Innenministerin Nancy Faeser (SPD) will das geplante Quick-Freeze-Verfahrens kippen und fordert die Einführung der Vorratsdatenspeicherung.
Wie die Süddeutsche Zeitung heute hinter ihrer Paywall berichtet, gibt es wegen der Vorratsdatenspeicherung (VDS) Streit in der Koalition. Innenministerin Nancy Faeser kann sich mit der bereits ausgehandelten Übereinkunft nicht anfreunden. Eigentlich hatte man in Absprache mit Justizminister Marco Buschmann (FDP) geplant, statt der Vorratsdatenspeicherung Kriminelle mithilfe des Quick-Freeze-Verfahrens dingfest zu machen.
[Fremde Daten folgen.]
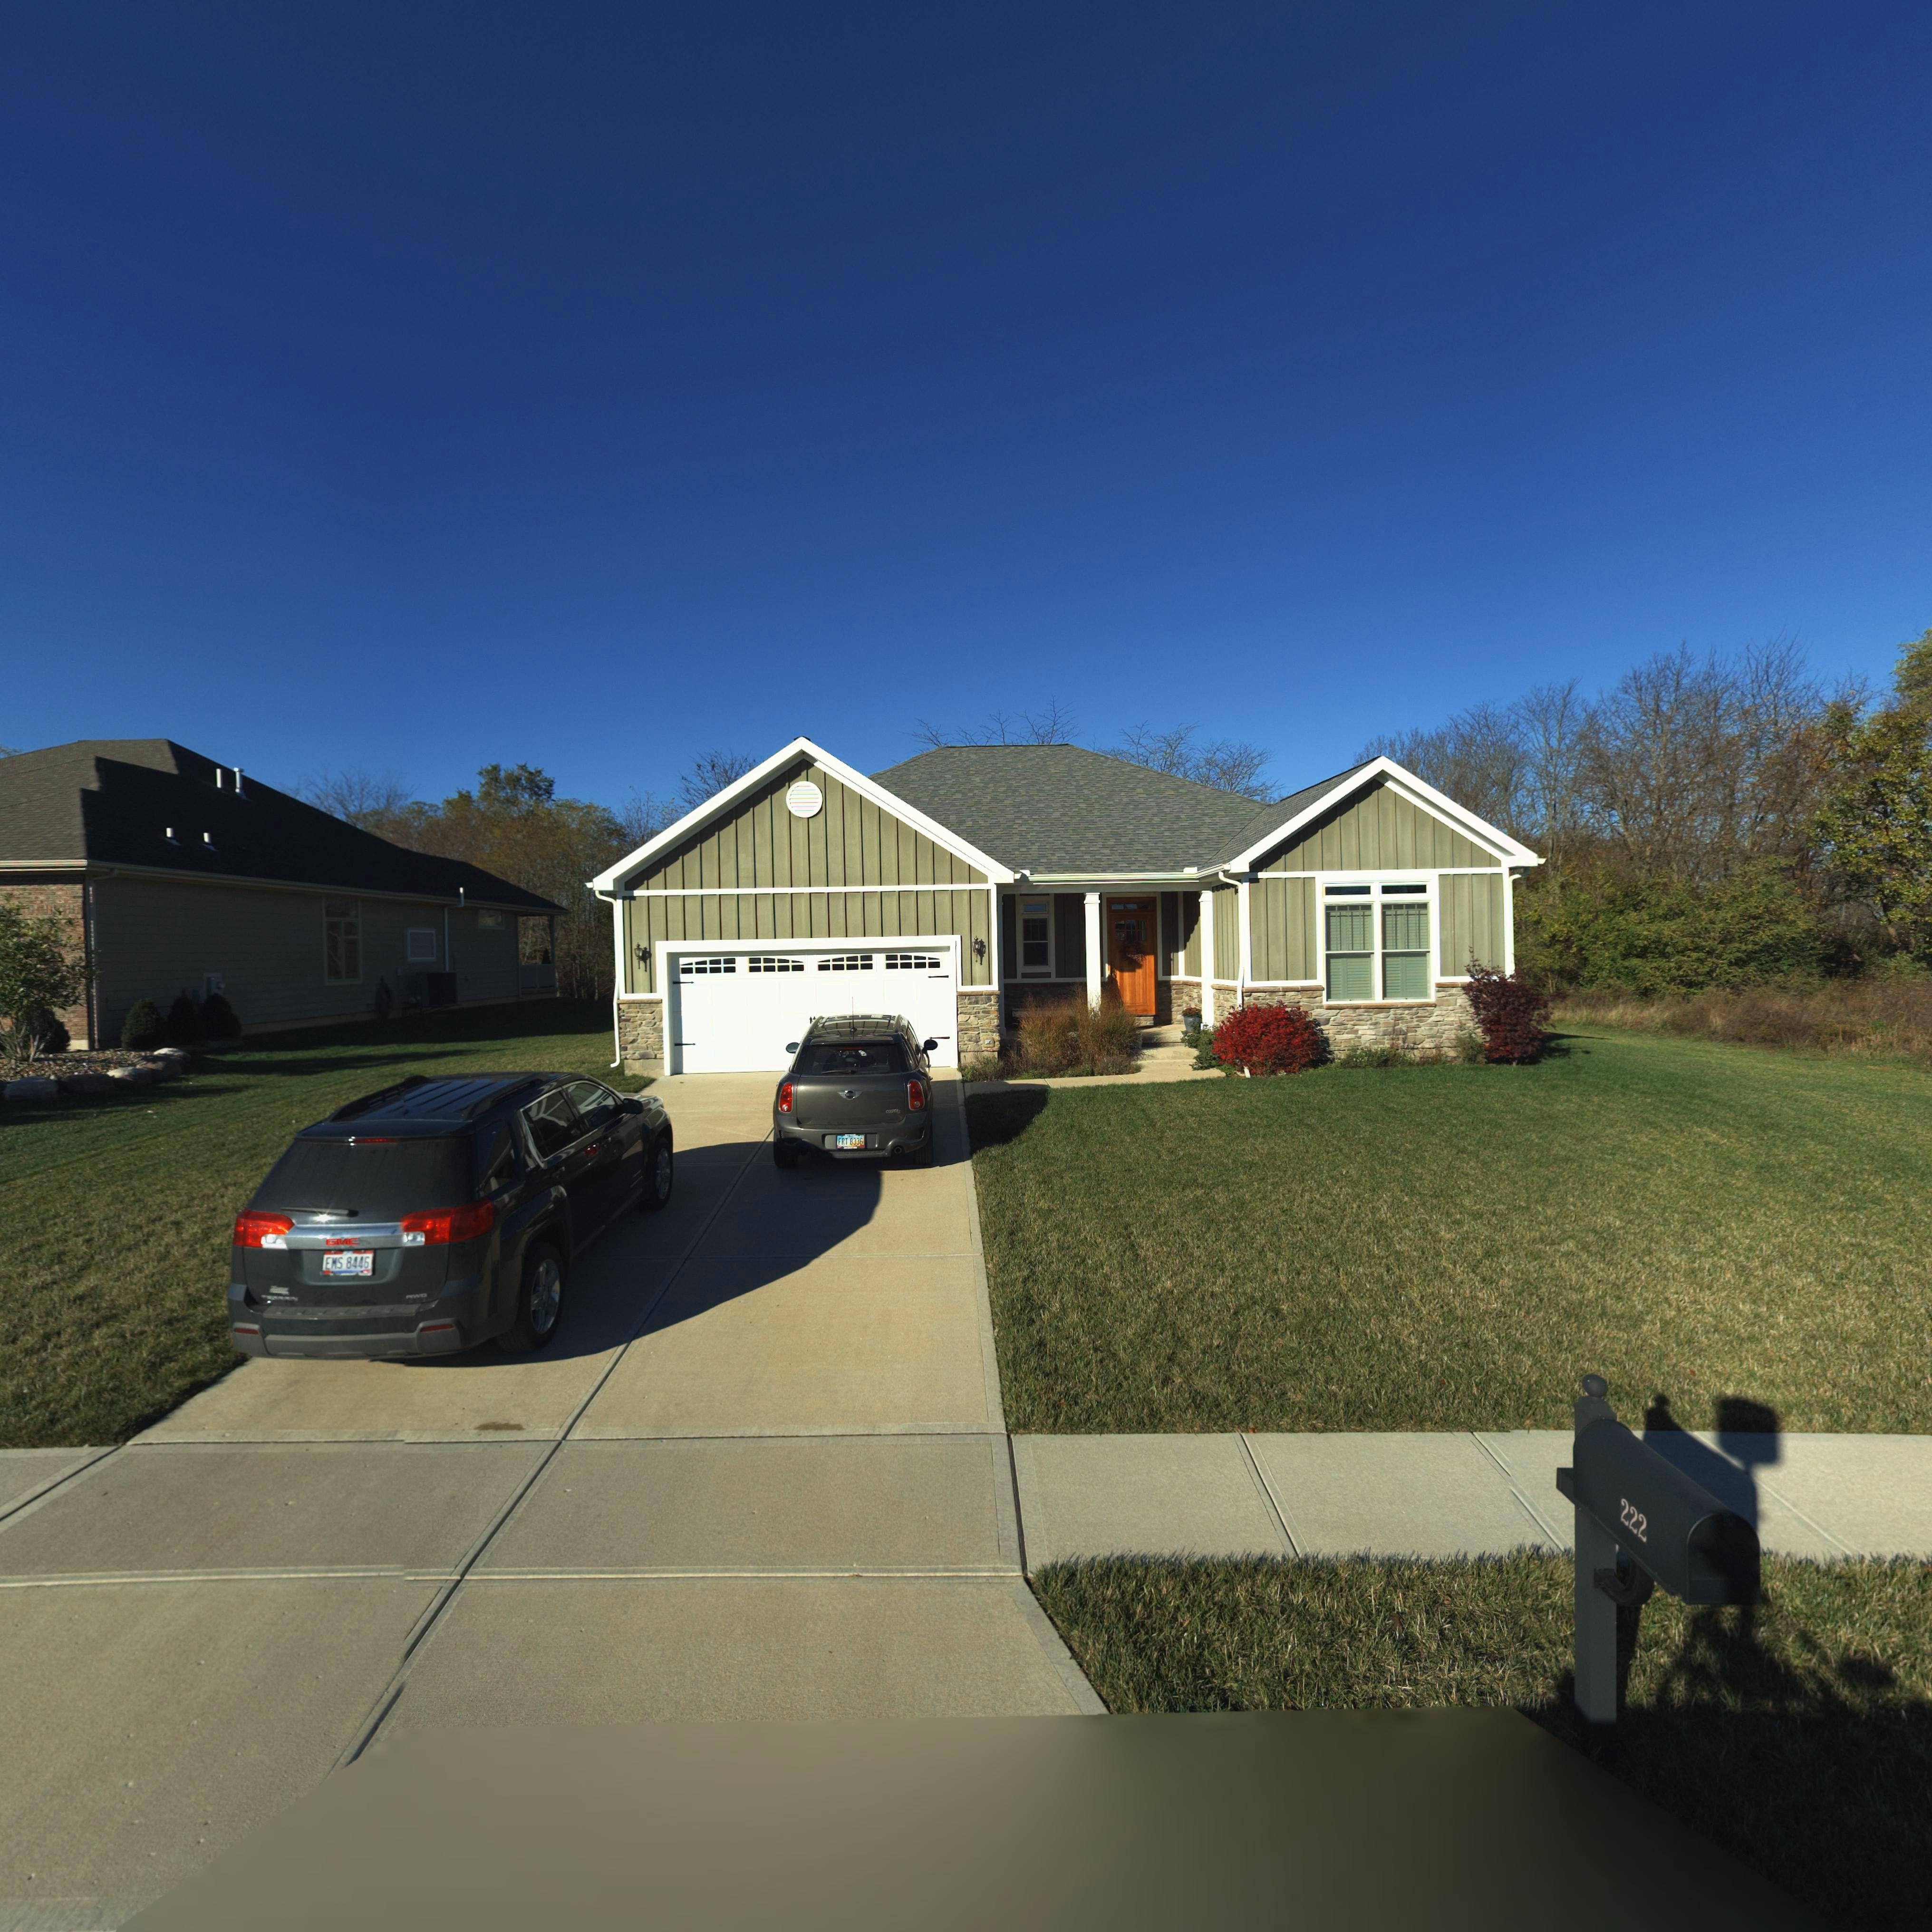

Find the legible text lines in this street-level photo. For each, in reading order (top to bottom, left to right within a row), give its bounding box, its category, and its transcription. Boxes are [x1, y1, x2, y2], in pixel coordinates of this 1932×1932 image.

[838, 1136, 863, 1146] None: FRT 8336
[323, 1235, 360, 1248] None: GMC
[323, 1255, 369, 1271] None: EMS 8446
[1619, 1497, 1649, 1543] StreetNumber: 222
Faeser beharrt auf Wiedereinführung der VDS
Zur Aufklärung schwerer Verbrechen sollten künftig eigentlich nur im Bedarfsfall die Daten gespeichert (also eingefroren) werden, die die Behörden für die Aufklärung einer Straftat benötigen. Die VDS umfasst hingegen die Speicherung aller Telekommunikationsdaten der Mobilfunk-, Telefon- und Internetanbieter Deutschlands.
Wenn eine Behörde dies will, könnte sie dann anhand der Mobilfunkdaten beispielsweise nachweisen, wann sich Tatverdächtige zu bestimmten Uhrzeiten aufgehalten haben. Auch Bewegungsprofile mit einer Genauigkeit auf 50 Meter, also wöchentlich wiederkehrende Aktivitäten der Verdächtigen, kann man aufgrund der vielen Daten auslesen.
Für Buschmann ist die VDS nichts als ein „totes Recht„
Die Forderung des Innenministeriums kommt überraschend, weil die Regelungen der anlasslosen Speicherung aller Bürgerinnen und Bürger schon mehrfach höchstrichterlich abgelehnt wurden. Im Vorfeld hatte ein Sprecher Buschmanns angedeutet, die VDS bleibe nur noch als „totes Recht bestehen„. Das sieht Frau Faeser offenkundig ganz anders. Vor zwei Jahren hat sich sich noch komplett gegenteilig geäußert.
Quick-Freeze-Verfahren angeblich nicht ausreichend
Laut Faeser sei die IP-Adresse des Tatverdächtigen „oft der einzige Ermittlungsansatz„. Die Innenministerin sieht die Vorratsdatenspeicherung quasi als Grundlage des Quick-Freeze-Verfahrens. Die Ministerien würden über dieses Thema noch weiter verhandeln. Dies habe man zumindest ausgemacht.
Auch die Terrorabwehr nimmt man erneut als Grundlage, um ein ganzes Volk ohne jeden Grund überwachen zu können. Da Cyberkriminelle sowieso ihre Spuren digital verwischen, beispielsweise indem sie ein VPN* oder die IP-Adresse eines gekaperten PCs nutzen, werden sie von den geplanten Maßnahmen sowieso nicht betroffen sein. Gespeichert werden aber im Gegensatz dazu die Daten aller Bundesbürger.
BKA und Geheimdienste fordern die Wiedereinführung
Mehrere Sicherheits- und Strafermittlungsbehörden haben bereits angemahnt, wie wichtig ihnen die Wiedereinführung der VDS ist. Nur so könne man Täter in den Bereichen Kinderpornografie, Terrorismus, Hasskriminalität oder bei anderen schwerwiegenden Delikten erfolgsversprechend verfolgen.
Kritiker hoffen auf die Weisheit des Bundesverfassungsgerichts
Innerhalb der Koalition besteht in diesem Punkt seit mehr als eineinhalb Jahren Uneinigkeit. Doch in den Jahren 2010 und 2017 erklärte das Bundesverfassungsgericht das Gesetz in der damaligen Fassung für rechtswidrig. 2022 bestätigte auch der Europäische Gerichtshof (EuGH) seine Zweifel an der gesetzlichen Vorgabe. Gleichzeitig legte man Voraussetzungen fest, unter denen eine „allgemeine und unterschiedslose“ Vorratsdatenspeicherung zulässig sei.
Und genau darauf beruft man sich jetzt in der Hoffnung, nicht zum dritten Mal in Folge vor dem höchsten deutschen Gericht zu scheitern. Eine spannende Chronik des wiederholten Scheiterns vor dem Bundesverfassungsgericht hat im September 2022 der Verein digitalcourage vorgestellt.